I canadesi dicono: “Sì, ma in cambio ci dovete fare vendere i nostri 4 milioni di tonnellate di grano duro che coltiviamo nelle aree fredde e umide”.
Le multinazionali impongono all’Unione Europea il CETA, che prevede, tra le altre cose, che l’Unione acquisti il grano duro canadese. Morale: pasta, pane, biscotti, pizze, dolci, merendine e via continuando si faranno anche con questo grano ‘estero’.
Ci penserà la pubblicità martellante a farci ‘digerire’ il glofosato e le micotossine DON.

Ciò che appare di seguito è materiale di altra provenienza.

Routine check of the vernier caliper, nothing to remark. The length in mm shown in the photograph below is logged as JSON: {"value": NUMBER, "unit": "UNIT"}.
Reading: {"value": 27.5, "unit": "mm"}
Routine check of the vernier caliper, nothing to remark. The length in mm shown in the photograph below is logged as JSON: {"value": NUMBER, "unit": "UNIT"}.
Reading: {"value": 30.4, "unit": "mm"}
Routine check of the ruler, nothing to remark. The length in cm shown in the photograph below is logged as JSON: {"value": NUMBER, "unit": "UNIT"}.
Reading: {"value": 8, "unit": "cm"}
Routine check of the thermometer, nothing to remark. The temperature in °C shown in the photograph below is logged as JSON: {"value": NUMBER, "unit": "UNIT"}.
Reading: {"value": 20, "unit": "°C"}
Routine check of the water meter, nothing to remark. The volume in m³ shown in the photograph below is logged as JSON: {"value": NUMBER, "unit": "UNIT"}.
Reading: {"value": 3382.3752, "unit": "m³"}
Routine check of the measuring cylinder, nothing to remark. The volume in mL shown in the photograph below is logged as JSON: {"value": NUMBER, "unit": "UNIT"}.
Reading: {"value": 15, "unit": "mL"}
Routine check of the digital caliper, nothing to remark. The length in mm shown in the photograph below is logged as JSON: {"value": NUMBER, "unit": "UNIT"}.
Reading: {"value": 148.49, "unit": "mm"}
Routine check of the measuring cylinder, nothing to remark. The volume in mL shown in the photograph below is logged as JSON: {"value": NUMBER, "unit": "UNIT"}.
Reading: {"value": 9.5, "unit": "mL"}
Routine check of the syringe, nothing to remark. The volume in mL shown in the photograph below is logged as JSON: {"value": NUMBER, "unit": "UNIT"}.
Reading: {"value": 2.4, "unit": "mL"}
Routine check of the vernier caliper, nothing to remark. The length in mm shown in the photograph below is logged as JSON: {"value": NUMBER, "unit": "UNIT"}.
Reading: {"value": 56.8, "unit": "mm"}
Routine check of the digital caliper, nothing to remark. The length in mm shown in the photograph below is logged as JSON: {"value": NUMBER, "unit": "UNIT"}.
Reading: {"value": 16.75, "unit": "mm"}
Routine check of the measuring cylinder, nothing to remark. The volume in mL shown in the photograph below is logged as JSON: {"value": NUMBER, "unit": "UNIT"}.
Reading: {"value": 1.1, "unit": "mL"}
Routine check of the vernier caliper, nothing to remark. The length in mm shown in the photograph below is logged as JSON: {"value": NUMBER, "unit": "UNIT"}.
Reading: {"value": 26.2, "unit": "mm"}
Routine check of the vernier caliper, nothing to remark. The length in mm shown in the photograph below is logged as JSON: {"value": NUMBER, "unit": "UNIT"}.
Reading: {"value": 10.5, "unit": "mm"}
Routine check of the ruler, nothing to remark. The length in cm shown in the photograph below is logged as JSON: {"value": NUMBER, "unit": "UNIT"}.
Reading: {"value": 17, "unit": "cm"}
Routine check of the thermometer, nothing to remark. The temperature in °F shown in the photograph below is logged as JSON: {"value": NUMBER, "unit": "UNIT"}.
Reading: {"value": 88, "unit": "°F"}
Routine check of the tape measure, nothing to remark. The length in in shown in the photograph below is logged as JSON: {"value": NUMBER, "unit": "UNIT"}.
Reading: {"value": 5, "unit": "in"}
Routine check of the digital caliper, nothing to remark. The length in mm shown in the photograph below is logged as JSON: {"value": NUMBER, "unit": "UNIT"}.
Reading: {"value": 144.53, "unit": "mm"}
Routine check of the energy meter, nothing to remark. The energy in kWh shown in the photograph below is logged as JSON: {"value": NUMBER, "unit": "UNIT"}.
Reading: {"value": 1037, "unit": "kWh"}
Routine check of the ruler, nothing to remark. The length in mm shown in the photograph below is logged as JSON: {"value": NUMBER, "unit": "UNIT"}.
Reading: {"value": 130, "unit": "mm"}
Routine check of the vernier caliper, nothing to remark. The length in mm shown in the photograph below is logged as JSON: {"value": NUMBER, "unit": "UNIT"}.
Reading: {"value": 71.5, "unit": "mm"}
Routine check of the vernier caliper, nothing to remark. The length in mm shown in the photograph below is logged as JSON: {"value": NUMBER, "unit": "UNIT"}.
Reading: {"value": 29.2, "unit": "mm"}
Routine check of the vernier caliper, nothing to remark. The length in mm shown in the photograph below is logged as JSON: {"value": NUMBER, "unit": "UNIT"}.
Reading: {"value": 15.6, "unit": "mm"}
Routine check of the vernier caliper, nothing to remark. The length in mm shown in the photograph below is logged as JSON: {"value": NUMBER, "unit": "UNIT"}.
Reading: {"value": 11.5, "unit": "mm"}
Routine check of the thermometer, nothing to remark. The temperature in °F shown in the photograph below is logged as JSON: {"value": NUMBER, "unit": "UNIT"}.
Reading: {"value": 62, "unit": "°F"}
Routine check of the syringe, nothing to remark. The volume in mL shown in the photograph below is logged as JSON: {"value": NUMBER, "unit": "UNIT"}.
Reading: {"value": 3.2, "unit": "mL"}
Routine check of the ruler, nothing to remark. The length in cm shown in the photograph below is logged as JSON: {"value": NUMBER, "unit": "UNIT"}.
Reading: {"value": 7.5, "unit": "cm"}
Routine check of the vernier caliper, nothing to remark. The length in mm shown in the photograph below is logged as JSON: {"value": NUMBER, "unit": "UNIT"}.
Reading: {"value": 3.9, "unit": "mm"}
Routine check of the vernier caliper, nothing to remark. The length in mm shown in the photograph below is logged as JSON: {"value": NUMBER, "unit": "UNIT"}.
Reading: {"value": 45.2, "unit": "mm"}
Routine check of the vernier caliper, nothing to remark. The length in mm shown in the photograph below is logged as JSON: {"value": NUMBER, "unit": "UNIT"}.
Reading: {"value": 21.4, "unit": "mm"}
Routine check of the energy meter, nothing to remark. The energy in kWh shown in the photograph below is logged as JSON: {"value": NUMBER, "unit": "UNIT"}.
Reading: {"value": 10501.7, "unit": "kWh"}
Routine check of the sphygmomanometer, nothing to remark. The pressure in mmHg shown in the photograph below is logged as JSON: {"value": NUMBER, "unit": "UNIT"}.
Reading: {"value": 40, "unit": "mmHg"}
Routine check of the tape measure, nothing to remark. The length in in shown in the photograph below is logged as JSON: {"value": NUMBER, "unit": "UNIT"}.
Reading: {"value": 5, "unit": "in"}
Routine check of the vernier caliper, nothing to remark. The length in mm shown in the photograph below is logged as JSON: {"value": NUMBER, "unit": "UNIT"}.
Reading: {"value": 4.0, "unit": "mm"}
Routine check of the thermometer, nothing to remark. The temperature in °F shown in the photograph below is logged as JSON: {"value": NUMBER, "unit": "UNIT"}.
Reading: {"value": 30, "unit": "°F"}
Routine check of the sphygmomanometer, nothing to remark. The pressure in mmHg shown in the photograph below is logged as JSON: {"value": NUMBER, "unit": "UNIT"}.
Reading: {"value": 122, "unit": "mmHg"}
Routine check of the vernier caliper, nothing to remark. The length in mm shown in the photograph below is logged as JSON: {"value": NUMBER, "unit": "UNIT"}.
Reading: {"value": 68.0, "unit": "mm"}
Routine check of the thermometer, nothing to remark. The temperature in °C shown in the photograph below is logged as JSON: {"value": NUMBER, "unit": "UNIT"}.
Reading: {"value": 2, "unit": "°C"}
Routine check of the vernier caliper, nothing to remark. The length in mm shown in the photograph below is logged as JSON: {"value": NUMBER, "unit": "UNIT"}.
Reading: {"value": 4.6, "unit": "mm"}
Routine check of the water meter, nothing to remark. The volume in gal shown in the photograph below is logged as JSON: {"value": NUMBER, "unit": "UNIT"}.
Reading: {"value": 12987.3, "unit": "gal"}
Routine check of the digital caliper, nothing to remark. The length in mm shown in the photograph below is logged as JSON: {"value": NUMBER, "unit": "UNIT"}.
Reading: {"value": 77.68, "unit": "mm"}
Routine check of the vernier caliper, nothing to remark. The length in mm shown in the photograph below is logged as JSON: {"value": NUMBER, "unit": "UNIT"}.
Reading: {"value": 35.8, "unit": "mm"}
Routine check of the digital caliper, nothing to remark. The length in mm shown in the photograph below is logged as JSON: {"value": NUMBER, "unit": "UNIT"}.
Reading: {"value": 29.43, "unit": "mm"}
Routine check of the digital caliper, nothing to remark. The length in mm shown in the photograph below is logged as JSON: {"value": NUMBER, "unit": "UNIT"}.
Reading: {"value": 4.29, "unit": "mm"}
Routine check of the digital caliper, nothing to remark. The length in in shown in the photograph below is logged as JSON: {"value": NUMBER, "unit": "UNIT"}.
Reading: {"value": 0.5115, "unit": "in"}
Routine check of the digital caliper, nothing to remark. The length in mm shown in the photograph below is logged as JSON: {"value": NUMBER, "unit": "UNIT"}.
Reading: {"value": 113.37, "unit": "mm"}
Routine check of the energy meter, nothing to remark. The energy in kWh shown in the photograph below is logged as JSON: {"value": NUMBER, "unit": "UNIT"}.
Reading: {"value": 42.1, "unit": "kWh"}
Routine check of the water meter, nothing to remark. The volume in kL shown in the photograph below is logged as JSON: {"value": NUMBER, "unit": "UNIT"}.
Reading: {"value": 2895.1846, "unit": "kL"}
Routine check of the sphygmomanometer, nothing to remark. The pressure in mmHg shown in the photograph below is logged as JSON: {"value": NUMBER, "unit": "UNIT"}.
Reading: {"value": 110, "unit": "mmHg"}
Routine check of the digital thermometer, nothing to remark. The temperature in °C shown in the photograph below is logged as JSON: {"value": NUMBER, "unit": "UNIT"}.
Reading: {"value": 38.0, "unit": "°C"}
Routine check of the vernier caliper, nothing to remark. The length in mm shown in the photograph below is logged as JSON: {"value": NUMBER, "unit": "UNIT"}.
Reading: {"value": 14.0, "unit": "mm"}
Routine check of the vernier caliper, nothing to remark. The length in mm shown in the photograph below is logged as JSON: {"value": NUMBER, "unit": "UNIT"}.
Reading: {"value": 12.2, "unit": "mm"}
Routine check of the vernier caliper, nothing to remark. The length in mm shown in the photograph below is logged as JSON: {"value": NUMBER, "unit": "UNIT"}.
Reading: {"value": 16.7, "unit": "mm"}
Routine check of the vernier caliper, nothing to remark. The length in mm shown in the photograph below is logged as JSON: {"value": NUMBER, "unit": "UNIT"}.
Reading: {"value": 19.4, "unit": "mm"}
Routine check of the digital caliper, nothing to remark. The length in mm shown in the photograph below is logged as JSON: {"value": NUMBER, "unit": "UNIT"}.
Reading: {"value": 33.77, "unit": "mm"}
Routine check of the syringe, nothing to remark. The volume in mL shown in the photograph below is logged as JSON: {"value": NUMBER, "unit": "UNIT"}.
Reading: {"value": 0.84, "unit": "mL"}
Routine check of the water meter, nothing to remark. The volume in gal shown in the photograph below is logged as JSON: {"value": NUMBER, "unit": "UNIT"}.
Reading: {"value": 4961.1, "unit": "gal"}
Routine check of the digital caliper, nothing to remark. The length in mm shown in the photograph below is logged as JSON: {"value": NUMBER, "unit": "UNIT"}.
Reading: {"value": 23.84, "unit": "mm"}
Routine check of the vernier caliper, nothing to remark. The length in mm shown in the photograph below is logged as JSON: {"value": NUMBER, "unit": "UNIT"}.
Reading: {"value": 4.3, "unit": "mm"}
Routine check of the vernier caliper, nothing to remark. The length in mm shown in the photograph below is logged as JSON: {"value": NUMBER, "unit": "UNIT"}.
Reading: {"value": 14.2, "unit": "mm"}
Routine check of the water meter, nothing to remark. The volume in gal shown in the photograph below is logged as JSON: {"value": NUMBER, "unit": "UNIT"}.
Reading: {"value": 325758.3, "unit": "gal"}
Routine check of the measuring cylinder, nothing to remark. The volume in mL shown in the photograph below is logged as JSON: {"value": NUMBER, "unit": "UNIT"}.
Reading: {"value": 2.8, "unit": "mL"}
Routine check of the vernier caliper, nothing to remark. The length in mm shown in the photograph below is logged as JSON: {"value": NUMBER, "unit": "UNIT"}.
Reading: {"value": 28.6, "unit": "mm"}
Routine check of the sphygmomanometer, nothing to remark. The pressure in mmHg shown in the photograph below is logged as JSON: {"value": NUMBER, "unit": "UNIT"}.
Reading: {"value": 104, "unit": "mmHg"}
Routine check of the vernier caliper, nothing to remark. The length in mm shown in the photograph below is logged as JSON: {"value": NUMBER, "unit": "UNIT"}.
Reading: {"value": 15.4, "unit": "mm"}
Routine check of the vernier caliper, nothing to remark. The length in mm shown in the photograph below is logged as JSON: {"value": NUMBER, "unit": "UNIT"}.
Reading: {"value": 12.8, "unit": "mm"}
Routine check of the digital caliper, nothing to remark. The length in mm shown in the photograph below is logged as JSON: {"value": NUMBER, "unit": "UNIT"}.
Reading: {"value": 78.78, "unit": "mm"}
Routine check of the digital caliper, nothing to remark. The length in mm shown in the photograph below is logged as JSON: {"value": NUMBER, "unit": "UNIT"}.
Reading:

Il Parlamento Europeo approva il CETA e dice ai 27 Paesi che fanno parte della stessa Unione: approvate il CETA.
Milioni di consumatori, in tutta Europa, protestano contro il CETA e contro i veleni in agricoltura.
E mentre è in corso ‘sta battaglia che fa la Regione siciliana? D’accordo con l’Unione Europea toglie di mezzo una parte del grano duro siciliano per fare posto a quello ‘estero’.
Intanto la parola passa al Senato presieduto da Piero Grasso, che ‘deve’ approvare il CETA. E via…
P.S.
Qualcuno obietterà che la Misura 10.1.C del PSR non vale solo per il grano duro, ma anche per altre colture annuali. A questi ‘scienziati’ dovete rispondere che il grano duro si coltiva in rotazione: proprio con quelle colture che, insieme con il grano, non vanno coltivate per sette anni.
Questa Misura è stata pensata contro il grano duro siciliano. Il resto sono chiacchiere.